> _Requirement 1_
Using the forum thread on keeping batteries charged, decide whether each statement agrees with it. For each one, answer yes or no and quote the words that settle it. (a) Aldra keeps theirs plugged in. (b) Listerdiesel calls 13.80V the standard operating float voltage for most lead-acid batteries. (c) Albert is keener to get out there when they come back from a trip.
> _Requirement 2_
Translate this sentence from the forum thread on keeping batteries charged into Spanish: "Although nothing really changes out there and being new not a lot needs doing"
> _Requirement 3_
From the forum thread on keeping batteries charged, reproduce the text from "Although nothing really" up to and including "(Aug 3, 2012)".

> _Quoted passage_
********
I can always find something that "needs" doing out there. :lol:


----------



## aldra (Jul 2, 2009)

funny that Tony

So can Albert :lol: :lol: 

Although nothing really changes out there and being new not a lot needs doing

He's never as enthusiastic to get out there when we come back from a trip though :lol: :lol: :lol: 

Aldra

ps we keep ours plugged in too


----------



## listerdiesel (Aug 3, 2012)

pippin said:


> I agree about keeping the batteries on charge via hook-up, or solar.
> 
> Allowing any lead acid battery to drop below 13.8V (dependent upon battery type) for any length of time will seriously reduce its life.


Not quite right, as 13.80V is the standard operating float voltage for most lead-acid batteries, if they weren't on charge at that rate, they would naturally drop back to 12.5 to 12.7 volts.

The danger point is where the terminal voltage gets to just over 2.00 volts per cell, say 12.30V - 12.40V for a 12V battery. Once you get into that range of voltages, you are in a semi-discharged situation, and that is not good.
********
[Transcribed page contents]
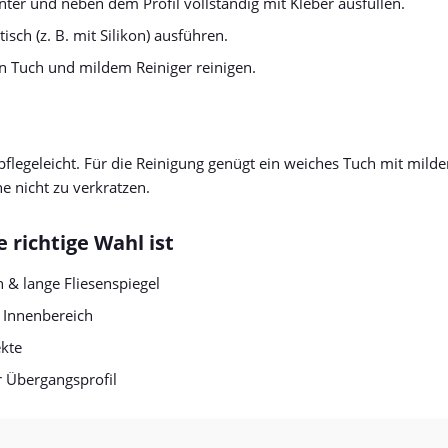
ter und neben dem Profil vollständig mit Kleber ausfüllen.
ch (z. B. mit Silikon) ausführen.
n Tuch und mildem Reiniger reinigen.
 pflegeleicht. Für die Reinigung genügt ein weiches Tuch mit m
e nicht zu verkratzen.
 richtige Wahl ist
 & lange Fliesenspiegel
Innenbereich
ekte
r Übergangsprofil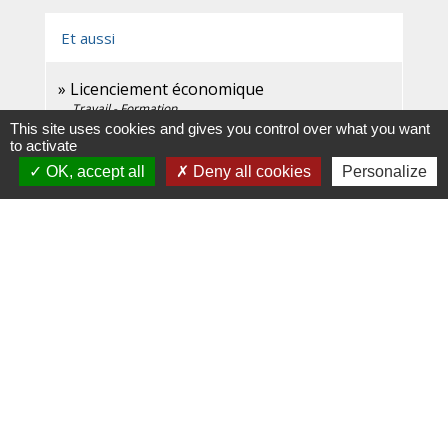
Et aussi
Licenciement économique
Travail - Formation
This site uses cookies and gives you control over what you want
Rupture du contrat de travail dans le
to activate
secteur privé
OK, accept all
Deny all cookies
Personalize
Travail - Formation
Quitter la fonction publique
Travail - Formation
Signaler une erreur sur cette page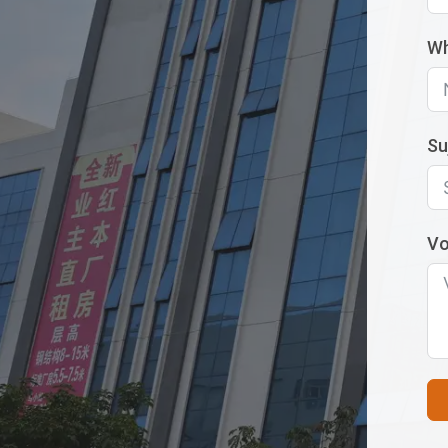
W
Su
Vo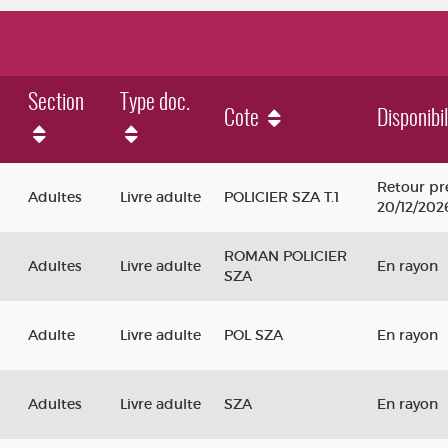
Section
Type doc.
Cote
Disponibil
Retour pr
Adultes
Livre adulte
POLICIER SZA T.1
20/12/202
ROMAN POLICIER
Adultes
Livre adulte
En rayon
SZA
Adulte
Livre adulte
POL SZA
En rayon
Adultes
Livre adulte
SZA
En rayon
********
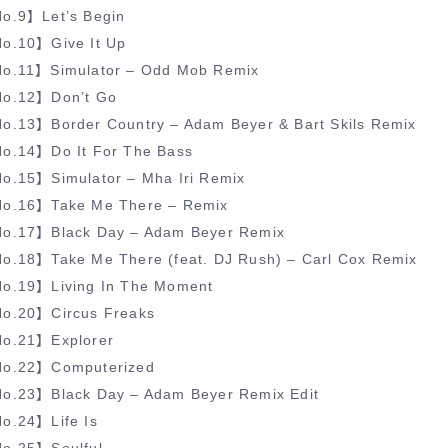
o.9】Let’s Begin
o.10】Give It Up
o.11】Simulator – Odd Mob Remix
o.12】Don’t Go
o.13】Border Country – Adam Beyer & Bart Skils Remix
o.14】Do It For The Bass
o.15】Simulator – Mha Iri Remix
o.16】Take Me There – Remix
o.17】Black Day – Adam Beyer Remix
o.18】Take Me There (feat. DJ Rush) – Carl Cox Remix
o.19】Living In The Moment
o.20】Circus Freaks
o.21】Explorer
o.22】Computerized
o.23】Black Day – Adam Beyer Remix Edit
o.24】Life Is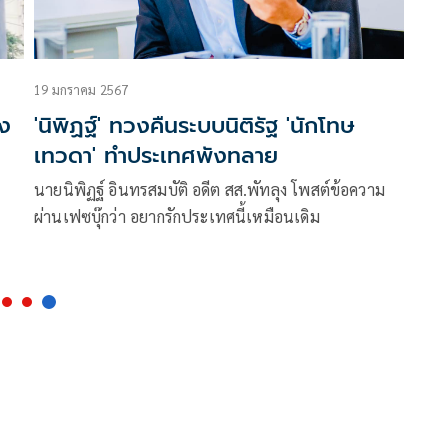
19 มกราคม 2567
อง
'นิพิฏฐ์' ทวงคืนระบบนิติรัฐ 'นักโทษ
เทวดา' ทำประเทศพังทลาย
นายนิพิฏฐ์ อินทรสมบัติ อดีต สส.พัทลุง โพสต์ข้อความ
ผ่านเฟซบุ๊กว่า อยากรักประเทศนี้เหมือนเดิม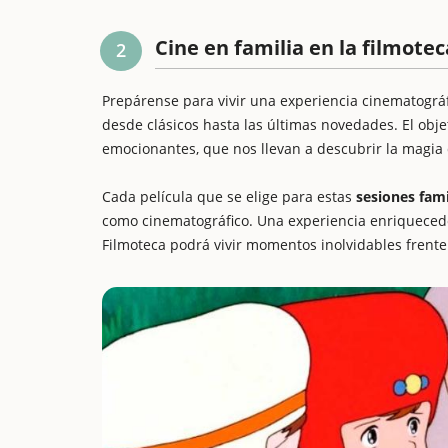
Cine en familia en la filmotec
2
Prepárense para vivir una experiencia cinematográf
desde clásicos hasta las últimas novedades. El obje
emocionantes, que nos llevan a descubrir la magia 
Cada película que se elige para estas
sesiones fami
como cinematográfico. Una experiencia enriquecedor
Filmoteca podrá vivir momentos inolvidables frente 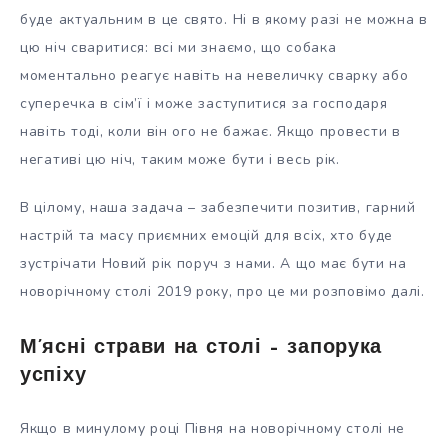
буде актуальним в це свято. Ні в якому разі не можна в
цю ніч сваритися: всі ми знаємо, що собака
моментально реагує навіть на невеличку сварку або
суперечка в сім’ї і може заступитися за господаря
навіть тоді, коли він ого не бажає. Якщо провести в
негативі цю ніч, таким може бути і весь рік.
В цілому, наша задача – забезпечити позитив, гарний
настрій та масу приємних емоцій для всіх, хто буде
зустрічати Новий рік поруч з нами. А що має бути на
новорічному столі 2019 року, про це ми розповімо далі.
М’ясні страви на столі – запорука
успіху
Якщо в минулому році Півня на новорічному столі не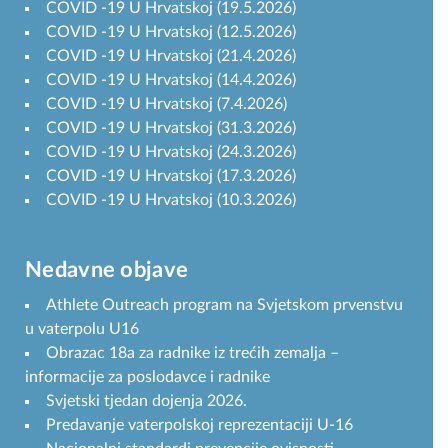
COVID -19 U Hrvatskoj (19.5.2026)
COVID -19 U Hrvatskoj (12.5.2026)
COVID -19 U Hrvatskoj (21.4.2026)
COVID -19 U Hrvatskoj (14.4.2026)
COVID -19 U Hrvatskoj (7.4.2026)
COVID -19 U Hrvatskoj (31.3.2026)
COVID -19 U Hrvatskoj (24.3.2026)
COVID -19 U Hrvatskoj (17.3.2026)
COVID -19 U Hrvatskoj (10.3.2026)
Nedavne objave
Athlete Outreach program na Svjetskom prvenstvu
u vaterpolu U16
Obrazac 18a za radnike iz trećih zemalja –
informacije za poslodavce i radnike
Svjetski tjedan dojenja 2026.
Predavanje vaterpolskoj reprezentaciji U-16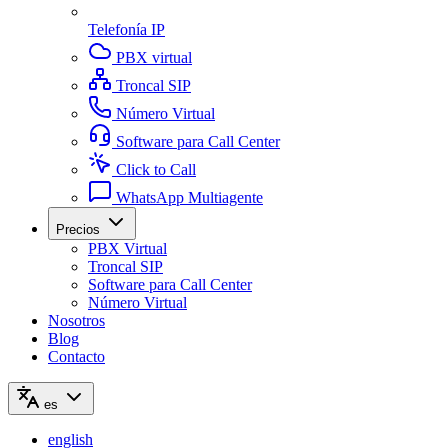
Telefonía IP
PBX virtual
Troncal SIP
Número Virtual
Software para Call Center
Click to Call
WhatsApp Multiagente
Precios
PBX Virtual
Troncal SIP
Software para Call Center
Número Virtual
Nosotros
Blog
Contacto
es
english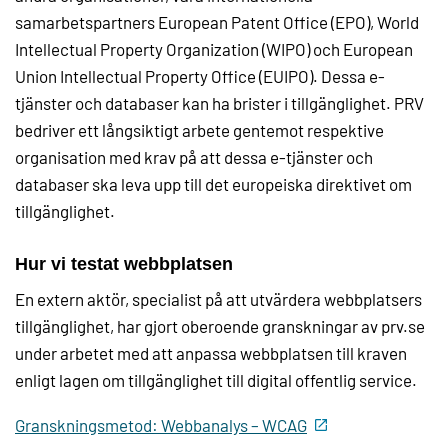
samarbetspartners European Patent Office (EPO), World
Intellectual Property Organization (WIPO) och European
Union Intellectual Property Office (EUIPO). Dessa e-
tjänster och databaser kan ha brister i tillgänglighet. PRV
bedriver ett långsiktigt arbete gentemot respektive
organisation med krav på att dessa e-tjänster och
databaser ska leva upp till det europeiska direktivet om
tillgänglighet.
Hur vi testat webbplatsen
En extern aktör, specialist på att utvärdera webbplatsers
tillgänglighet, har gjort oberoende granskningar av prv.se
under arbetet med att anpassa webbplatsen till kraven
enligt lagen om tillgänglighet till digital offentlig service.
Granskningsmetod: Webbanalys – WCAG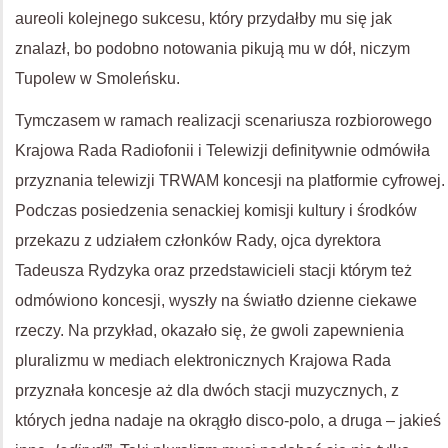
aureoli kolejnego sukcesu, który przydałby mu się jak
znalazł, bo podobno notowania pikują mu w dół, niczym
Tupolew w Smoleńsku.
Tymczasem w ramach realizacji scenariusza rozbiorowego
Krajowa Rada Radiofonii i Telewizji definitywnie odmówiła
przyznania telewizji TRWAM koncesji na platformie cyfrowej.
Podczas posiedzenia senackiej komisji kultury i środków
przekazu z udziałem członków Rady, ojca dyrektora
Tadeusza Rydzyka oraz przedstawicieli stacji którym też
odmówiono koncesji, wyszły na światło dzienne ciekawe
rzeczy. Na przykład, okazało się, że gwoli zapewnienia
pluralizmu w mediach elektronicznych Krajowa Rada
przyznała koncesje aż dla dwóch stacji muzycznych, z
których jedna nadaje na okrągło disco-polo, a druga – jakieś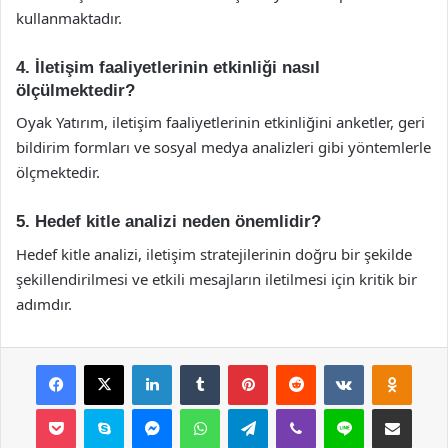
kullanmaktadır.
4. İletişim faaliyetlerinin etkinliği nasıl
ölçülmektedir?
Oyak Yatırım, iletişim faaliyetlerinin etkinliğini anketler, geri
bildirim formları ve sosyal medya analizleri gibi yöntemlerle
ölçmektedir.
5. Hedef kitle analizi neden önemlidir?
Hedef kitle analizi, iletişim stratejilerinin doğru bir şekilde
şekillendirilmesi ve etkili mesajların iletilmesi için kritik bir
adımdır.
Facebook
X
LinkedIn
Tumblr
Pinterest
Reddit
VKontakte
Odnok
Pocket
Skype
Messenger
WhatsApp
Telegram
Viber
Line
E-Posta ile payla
********
> _Task output 1_
(a) Yes: "ps we keep ours plugged in too"
(b) Yes: "13.80V is the standard operating float voltage for most lead-acid batteries"
(c) No: "He's never as enthusiastic to get out there when we come back from a trip though"

> _Task output 2_
Aunque en realidad nada cambia allí fuera y, al ser nuevo, no hay mucho que hacer.

> _Task output 3_
Although nothing really changes out there and being new not a lot needs doing

He's never as enthusiastic to get out there when we come back from a trip though :lol: :lol: :lol: 

Aldra

ps we keep ours plugged in too


----------



## listerdiesel (Aug 3, 2012)